Rota biológica de produção

Em sua fala no 12º CBA, o ministro do Desenvolvimento Agrário também convocou instituições públicas de pesquisa como a Embrapa e o Finep a somarem esforços para o Brasil transitar de uma produção agrícola baseada em síntese química para processos biológicos de produção. Isso, por si só, não resultaria nas transformações demandadas pelos movimentos agroecológicos.

Pesquisadora da Embrapa Agrobiologia, Cristhiane Amâncio estuda a mudança da matriz de insumos para a produção agropecuária, apostando na agricultura de base biológica como aquela que buscar substituir insumos de base química, especialmente fertilizantes e agrotóxicos, por produtos de base biológica, como micro-organismos e insetos, na otimização do processo de fertilização. “É importante deixar claro que essa agricultura de base biológica, como abordada pelo governo federal e pelas entidades ligadas à agricultura, não necessariamente significa uma agricultura de base ecológica ou agroecologia”, ressalta.

De acordo com a pesquisadora, é necessário que as políticas públicas intersetoriais direcionem o investimento de organismos de pesquisa pública, como é o caso da própria Embrapa e também o da Finep, na busca por soluções agrobiológicas voltadas aos pequenos produtores. “Nos últimos dez anos houve baixo investimento em ciência e tecnologia para essas áreas.

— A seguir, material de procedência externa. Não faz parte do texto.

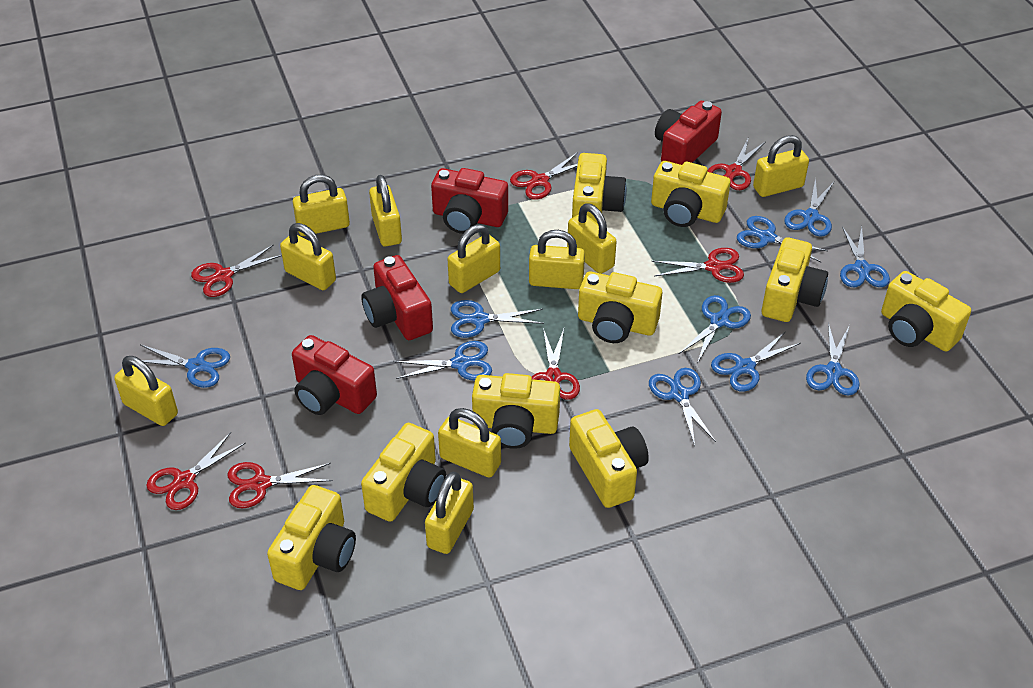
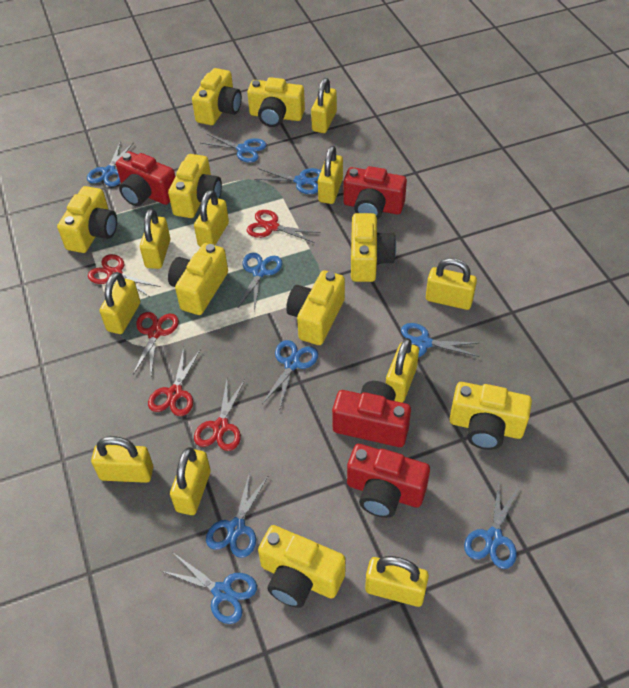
blue scissors: [140,344,230,388] [394,341,492,381] [451,300,544,338] [649,368,716,446] [679,295,751,364] [711,331,801,392] [737,216,828,262] [784,178,834,237] [806,322,860,396] [840,226,890,287] = 10 -> [87,141,134,187] [161,552,257,624] [201,133,266,163] [206,472,269,558] [237,253,282,311] [254,168,321,194] [262,340,318,408] [401,323,479,357] [464,482,519,569] = 9
red scissors: [146,432,246,510] [191,245,282,297] [228,462,333,508] [510,152,578,200] [532,328,580,400] [652,248,744,283] [707,137,765,190] = 7 -> [88,254,161,297] [133,312,179,375] [148,348,201,416] [194,380,245,451] [247,210,321,243] = 5

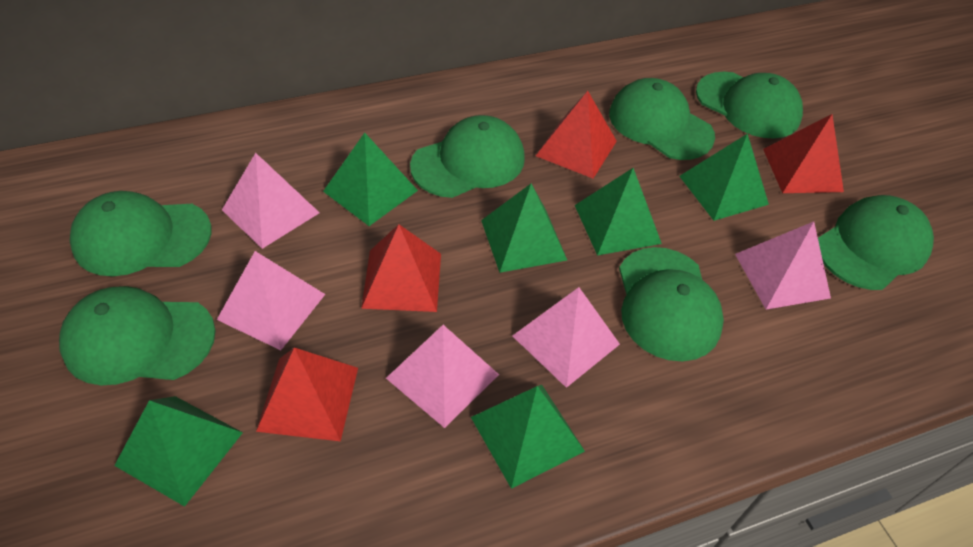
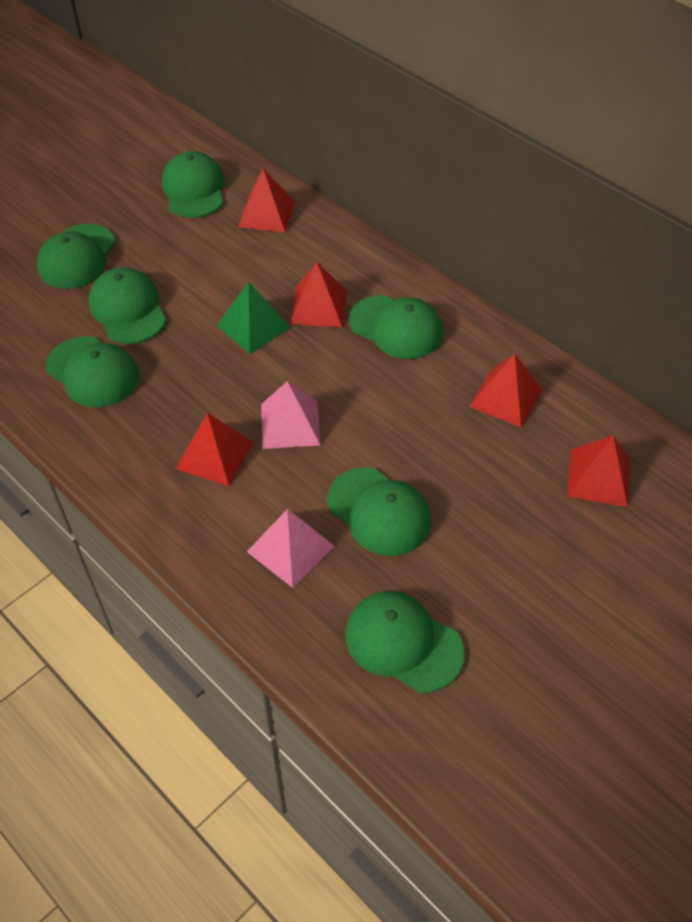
green pyramid: [114,396,243,507] [323,133,418,226] [471,385,585,489] [481,184,567,273] [575,168,662,256] [679,133,769,221] = 6 -> [216,282,291,354] = 1
pink pyramid: [217,251,325,350] [222,153,320,249] [386,325,499,428] [513,287,620,388] [735,221,831,310] = 5 -> [247,509,335,588] [261,381,321,449] = 2
red pyramid: [256,348,358,441] [361,224,441,312] [536,91,617,178] [763,114,844,193] = 4 -> [175,413,253,486] [238,169,295,233] [290,262,346,327] [469,354,542,427] [566,436,630,507] = 5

Os investimentos ficaram muito associados à iniciativa privada, que busca desenvolver produtos para colocar no mercado de forma rentável, a agricultura de commodities. Portanto, é muito importante termos políticas públicas e fomento à geração de conhecimento, ao manejo de ciência e tecnologia voltado para a agricultura familiar, em paralelo a todo um trabalho de formação, de extensão, de valorização dos produtos que são cultivados com esses princípios”, defende.

Como exemplo do uso da agrobiologia pelo agronegócio, ela cita a utilização de bactérias que fixam o nitrogênio, como estratégia para suprir a carência desse elemento em solos tropicais, para viabilizar a adaptação de culturas de clima tropical com alta produtividade, e as de clima temperado com resultados relevantes, como é o exemplo da soja. “No Brasil, ela não seria viável se fosse necessário usar o nitrogênio fertilizante sintético”. O benefício da rota biológica de produção, nas palavras da pesquisadora, está “no menor uso de agrotóxicos e de fertilizantes sintéticos”, diz.

Por fim, Cristhiane ressalta o trabalho desenvolvido pela Embrapa para disponibilizar processos agrobiológicos que permitam maior interação ecológica entre plantas com afinidade agronômica e o ambiente natural em si, “associado também ao ambiente antropizado [transformado pela ação humana], seja em áreas comunitárias ou urbanas. Qualquer tamanho de propriedade, e o pequeno produtor, pode fazer uso dos conhecimentos associados a isso”, afirma.